■ **TRECHO CITADO**
****************

O governo petista de Lula começou rodeado de dificuldades várias. Além do que há de real nos
constrangimentos do quadro econômico-financeiro mundial e da
herança "fernandista" de inserção
vulnerável nele, há a própria origem revolucionária do partido e
as expectativas que suscitava.
Na perspectiva dessa dificuldade, é bom lembrar que o Lula do
discurso de 1987 não ganhou a
eleição presidencial, e se ganhasse
provavelmente não governaria
muito tempo.
E cabe festejar o aprendizado
que desemboca na moderação e
no realismo da última campanha
eleitoral e do começo do governo
atual, capazes de neutralizar as
ameaças mais imediatas e dramáticas que cercavam o acesso de
Lula à Presidência.
Reconhecida a necessidade do
realismo, fica, para a avaliação da
atuação dos chamados "radicais"
do PT, a questão dos limites do
realismo e de como combiná-lo
com a fidelidade a princípios e
idéias que ajudou a singularizar o
partido até aqui. Obviamente, não
se trata, para o governo, de quatro
ou cinco meses de encenação para
enganar investidores e depois "fazer a revolução" (da mesma forma que não parece haver razão
para tomar coisas como a oposição à contribuição de inativos como dogma de fé esquerdista). Os
constrangimentos reais de vários
tipos que o governo Lula defronta, incluídos os relativos à democracia como valor verdadeiro, exigem redefinição mais profunda
das idéias e compromissos antes
impensáveis.
Mas há, sim, a necessidade de
que se possa contar com melhor
equilíbrio do que temos tido sempre entre princípios e realismo,
ideologia e pragmatismo. E, se os
"radicais" do partido podem ter
papel positivo a cumprir aqui
(desde que não se transformem
em quinta-coluna, caso em que
não haverá alternativa senão excluí-los), o governo precisa estar
atento à possibilidade de que o
realismo degenere em acomodação preguiçosa ao estilo de Fernando Henrique Cardoso. Como,
aliás, adverte ponderado documento da Fundação Perseu Abramo ("Os caminhos da transição"), um encorajador indício do
empenho de reflexão interna.
FÁBIO WANDERLEY REIS, cientista político, é professor emérito da UFMG e autor de "Mercado e Utopia" (Edusp).

****************

■ **DADOS FORNECIDOS**
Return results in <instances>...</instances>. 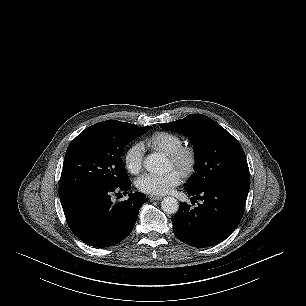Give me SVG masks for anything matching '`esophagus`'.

****************

■ **EXERCÍCIOS**
a: No texto sobre o governo Lula, qual é o título do documento da Fundação Perseu Abramo citado?
b: Devolva, do texto sobre o governo Lula, tudo de "do PT, a questão" até "impensáveis.".

■ **RESPOSTAS**
a: "Os caminhos da transição"

b:
do PT, a questão dos limites do
realismo e de como combiná-lo
com a fidelidade a princípios e
idéias que ajudou a singularizar o
partido até aqui. Obviamente, não
se trata, para o governo, de quatro
ou cinco meses de encenação para
enganar investidores e depois "fazer a revolução" (da mesma forma que não parece haver razão
para tomar coisas como a oposição à contribuição de inativos como dogma de fé esquerdista). Os
constrangimentos reais de vários
tipos que o governo Lula defronta, incluídos os relativos à democracia como valor verdadeiro, exigem redefinição mais profunda
das idéias e compromissos antes
impensáveis.